● What to do
Reproduce every one of the lines below word for word, leaving out the pictures.

● Available data

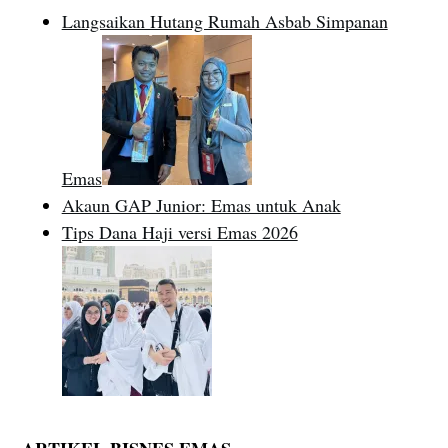
Langsaikan Hutang Rumah Asbab Simpanan
Emas
Akaun GAP Junior: Emas untuk Anak
Tips Dana Haji versi Emas 2026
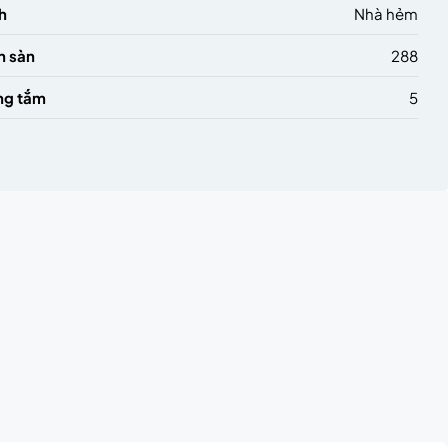
h
Nhà hẻm
h sàn
288
ng tắm
5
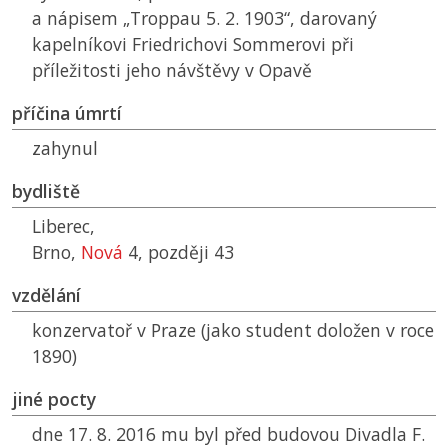
a nápisem „Troppau 5. 2. 1903“, darovaný
kapelníkovi Friedrichovi Sommerovi při
příležitosti jeho návštěvy v Opavě
příčina úmrtí
zahynul
bydliště
Liberec,
Brno,
Nová
4, později 43
vzdělání
konzervatoř v Praze (jako student doložen v roce
1890)
jiné pocty
dne 17. 8. 2016 mu byl před budovou Divadla F.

● Completed task
Langsaikan Hutang Rumah Asbab Simpanan
Emas
Akaun GAP Junior: Emas untuk Anak
Tips Dana Haji versi Emas 2026
h
Nhà hẻm
h sàn
288
ng tắm
5
a nápisem „Troppau 5. 2. 1903“, darovaný
kapelníkovi Friedrichovi Sommerovi při
příležitosti jeho návštěvy v Opavě
příčina úmrtí
zahynul
bydliště
Liberec,
Brno,
Nová
4, později 43
vzdělání
konzervatoř v Praze (jako student doložen v roce
1890)
jiné pocty
dne 17. 8. 2016 mu byl před budovou Divadla F.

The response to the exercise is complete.